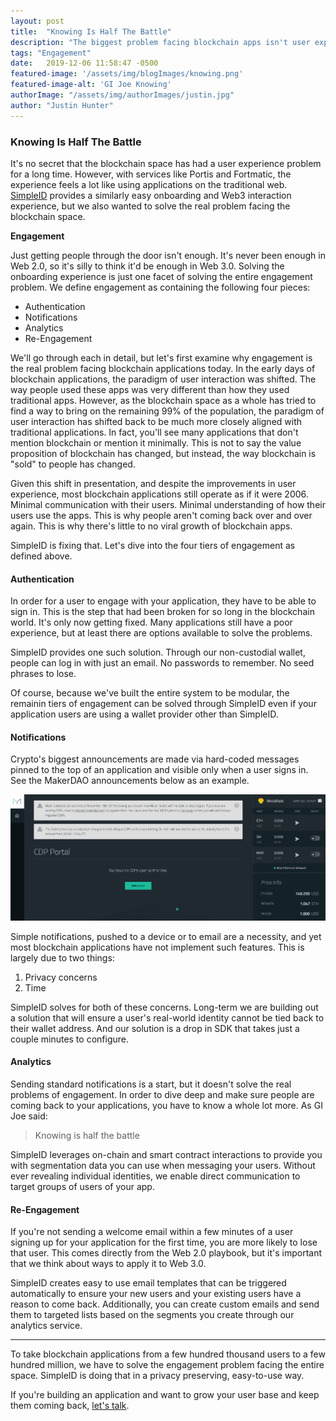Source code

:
 ```yaml
---
layout: post
title:  "Knowing Is Half The Battle"
description: "The biggest problem facing blockchain apps isn't user experience. It's getting people to come back over and over again."
tags: "Engagement"
date:   2019-12-06 11:58:47 -0500
featured-image: '/assets/img/blogImages/knowing.png'
featured-image-alt: 'GI Joe Knowing'
authorImage: "/assets/img/authorImages/justin.jpg"
author: "Justin Hunter"
---
```

### Knowing Is Half The Battle

It's no secret that the blockchain space has had a user experience problem for a long time. However, with services like Portis and Fortmatic, the experience feels a lot like using applications on the traditional web. [SimpleID](https://simpleid.xyz) provides a similarly easy onboarding and Web3 interaction experience, but we also wanted to solve the real problem facing the blockchain space. 

**Engagement**  

Just getting people through the door isn't enough. It's never been enough in Web 2.0, so it's silly to think it'd be enough in Web 3.0. Solving the onboarding experience is just one facet of solving the entire engagement problem. We define engagement as containing the following four pieces: 

* Authentication 
* Notifications 
* Analytics 
* Re-Engagement 

We'll go through each in detail, but let's first examine why engagement is the real problem facing blockchain applications today. In the early days of blockchain applications, the paradigm of user interaction was shifted. The way people used these apps was very different than how they used traditional apps. However, as the blockchain space as a whole has tried to find a way to bring on the remaining 99% of the population, the paradigm of user interaction has shifted back to be much more closely aligned with traditional applications. In fact, you'll see many applications that don't mention blockchain or mention it minimally. This is not to say the value proposition of blockchain has changed, but instead, the way blockchain is "sold" to people has changed. 

Given this shift in presentation, and despite the improvements in user experience, most blockchain applications still operate as if it were 2006. Minimal communication with their users. Minimal understanding of how their users use the apps. This is why people aren't coming back over and over again. This is why there's little to no viral growth of blockchain apps. 

SimpleID is fixing that. Let's dive into the four tiers of engagement as defined above. 

#### Authentication

In order for a user to engage with your application, they have to be able to sign in. This is the step that had been broken for so long in the blockchain world. It's only now getting fixed. Many applications still have a poor experience, but at least there are options available to solve the problems. 

SimpleID provides one such solution. Through our non-custodial wallet, people can log in with just an email. No passwords to remember. No seed phrases to lose. 

Of course, because we've built the entire system to be modular, the remainin tiers of engagement can be solved through SimpleID even if your application users are using a wallet provider other than SimpleID. 

#### Notifications 

Crypto's biggest announcements are made via hard-coded messages pinned to the top of an application and visible only when a user signs in. See the MakerDAO announcements below as an example. 

![Maker DAO dashboard announcement](/assets/img/blogImages/makerdao.png)

Simple notifications, pushed to a device or to email are a necessity, and yet most blockchain applications have not implement such features. This is largely due to two things: 

1. Privacy concerns  
2. Time  

SimpleID solves for both of these concerns. Long-term we are building out a solution that will ensure a user's real-world identity cannot be tied back to their wallet address. And our solution is a drop in SDK that takes just a couple minutes to configure. 

#### Analytics 

Sending standard notifications is a start, but it doesn't solve the real problems of engagement. In order to dive deep and make sure people are coming back to your applications, you have to know a whole lot more. As GI Joe said: 

> Knowing is half the battle  

SimpleID leverages on-chain and smart contract interactions to provide you with segmentation data you can use when messaging your users. Without ever revealing individual identities, we enable direct communication to target groups of users of your app. 

#### Re-Engagement  

If you're not sending a welcome email within a few minutes of a user signing up for your application for the first time, you are more likely to lose that user. This comes directly from the Web 2.0 playbook, but it's important that we think about ways to apply it to Web 3.0. 

SimpleID creates easy to use email templates that can be triggered automatically to ensure your new users and your existing users have a reason to come back. Additionally, you can create custom emails and send them to targeted lists based on the segments you create through our analytics service. 

---  

To take blockchain applications from a few hundred thousand users to a few hundred million, we have to solve the engagement problem facing the entire space. SimpleID is doing that in a privacy preserving, easy-to-use way. 

If you're building an application and want to grow your user base and keep them coming back, [let's talk](mailto:hello@simpleid.xyz). 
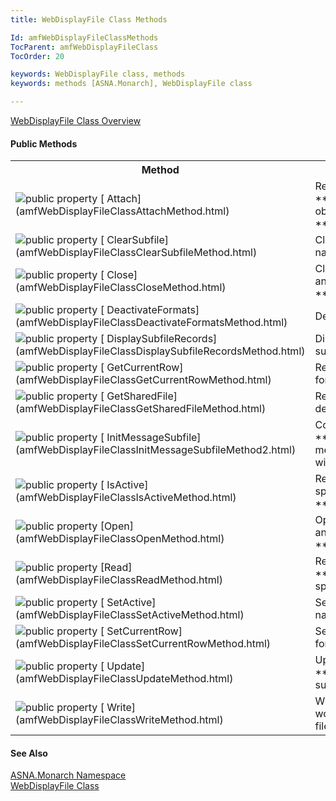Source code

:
 ```yaml
---
title: WebDisplayFile Class Methods

Id: amfWebDisplayFileClassMethods
TocParent: amfWebDisplayFileClass
TocOrder: 20

keywords: WebDisplayFile class, methods
keywords: methods [ASNA.Monarch], WebDisplayFile class

---
```


[ WebDisplayFile Class Overview](amfWebDisplayFileClass.html) 

#### Public Methods
<table class="mytable" cellspacing="0" cellpadding="4" width="90%">
          <colgroup>
            <col width="30%" />
            <col width="70%" />
          </colgroup>
          <tr>
            <th>Method</th>
            <th>Description</th>
          </tr>
          <tr>
            <td><img alt="public property" src="../Images/Methods.bmp" />
              [
              Attach](amfWebDisplayFileClassAttachMethod.html)
            </td>
            <td>Returns an 
 **ASNA.DataGate.Client.AdgDataSet**  object
            attached to the 
 **WebDisplayFile** .</td>
          </tr>
          <tr>
            <td><img alt="public property" src="../Images/Methods.bmp" />
              [
              ClearSubfile](amfWebDisplayFileClassClearSubfileMethod.html)
            </td>
            <td>Clears the format records
            for the subfile named.</td>
          </tr>
          <tr>
            <td style="height: 31px"><img alt="public property" src="../Images/Methods.bmp" />
              [
              Close](amfWebDisplayFileClassCloseMethod.html)
            </td>
            <td style="height: 31px">Closes the '.aspx.' web
            form program and dataSet for the 
 **WebDisplayFile** .</td>
          </tr>
          <tr>
            <td><img alt="public property" src="../Images/Methods.bmp" />
              [
              DeactivateFormats](amfWebDisplayFileClassDeactivateFormatsMethod.html)
            </td>
            <td>Deactivates the formats
            named.</td>
          </tr>
          <tr>
            <td><img alt="public property" src="../Images/Methods.bmp" />
              [
              DisplaySubfileRecords](amfWebDisplayFileClassDisplaySubfileRecordsMethod.html)
            </td>
            <td>Displays the format records
            for the subfile named.</td>
          </tr>
          <tr>
            <td><img alt="public property" src="../Images/Methods.bmp" />
              [
              GetCurrentRow](amfWebDisplayFileClassGetCurrentRowMethod.html)
            </td>
            <td>Returns the current row
            number of the format name specified.</td>
          </tr>
          <tr>
            <td><img alt="public property" src="../Images/Methods.bmp" />
              [
              GetSharedFile](amfWebDisplayFileClassGetSharedFileMethod.html)
            </td>
            <td>Returns the 
 **WebDisplayFile**  for the declared
            file.</td>
          </tr>
          <tr>
            <td><img alt="public property" src="../Images/Methods.bmp" />
              [
              InitMessageSubfile](amfWebDisplayFileClassInitMessageSubfileMethod2.html)
            </td>
            <td>Controls a new instance of
            a 
 **WebDisplayFile**  object for the message
            subfile and program queue with option indicators
            specified.</td>
          </tr>
          <tr>
            <td><img alt="public property" src="../Images/Methods.bmp" />
              [
              IsActive](amfWebDisplayFileClassIsActiveMethod.html)
            </td>
            <td>Returns 
 **True**  if the format name specified is
            the active format; otherwise 
 **False** .</td>
          </tr>
          <tr>
            <td><img alt="public property" src="../Images/Methods.bmp" />
              [Open](amfWebDisplayFileClassOpenMethod.html)
            </td>
            <td>Opens the '.aspx.' web form
            program and dataSet for the 
 **WebDisplayFile** .</td>
          </tr>
          <tr>
            <td><img alt="public property" src="../Images/Methods.bmp" />
              [Read](amfWebDisplayFileClassReadMethod.html)
            </td>
            <td>Reads an array of
            characters in the 
 **WebDisplayFile**  object by the specified
            indicators.</td>
          </tr>
          <tr>
            <td><img alt="public property" src="../Images/Methods.bmp" />
              [
              SetActive](amfWebDisplayFileClassSetActiveMethod.html)
            </td>
            <td>Sets the active format to
            the format name specified.</td>
          </tr>
          <tr>
            <td><img alt="public property" src="../Images/Methods.bmp" />
              [
              SetCurrentRow](amfWebDisplayFileClassSetCurrentRowMethod.html)
            </td>
            <td>Sets the current row to the
            row and format name specified.</td>
          </tr>
          <tr>
            <td><img alt="public property" src="../Images/Methods.bmp" />
              [
              Update](amfWebDisplayFileClassUpdateMethod.html)
            </td>
            <td>Updates a format record to
            the 
 **WebDisplayFile**  message
            subfileTable.</td>
          </tr>
          <tr>
            <td><img alt="public property" src="../Images/Methods.bmp" />
              [
              Write](amfWebDisplayFileClassWriteMethod.html)
            </td>
            <td>Writes a record
            to a Monarch workstation file, database file, or
            printer file.</td>
          </tr>
</table>

#### See Also
[ASNA.Monarch Namespace](amfMonarchNamespace.html) <br /> [ WebDisplayFile Class](amfWebDisplayFileClass.html)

***

**TASK REQUIREMENTS**. Filter the entries and copy each line with "have".

**EXERCISE OUTPUT**.
In order for a user to engage with your application, they have to be able to sign in. This is the step that had been broken for so long in the blockchain world. It's only now getting fixed. Many applications still have a poor experience, but at least there are options available to solve the problems. 
Simple notifications, pushed to a device or to email are a necessity, and yet most blockchain applications have not implement such features. This is largely due to two things: 
Sending standard notifications is a start, but it doesn't solve the real problems of engagement. In order to dive deep and make sure people are coming back to your applications, you have to know a whole lot more. As GI Joe said: 
SimpleID creates easy to use email templates that can be triggered automatically to ensure your new users and your existing users have a reason to come back. Additionally, you can create custom emails and send them to targeted lists based on the segments you create through our analytics service. 
To take blockchain applications from a few hundred thousand users to a few hundred million, we have to solve the engagement problem facing the entire space. SimpleID is doing that in a privacy preserving, easy-to-use way. 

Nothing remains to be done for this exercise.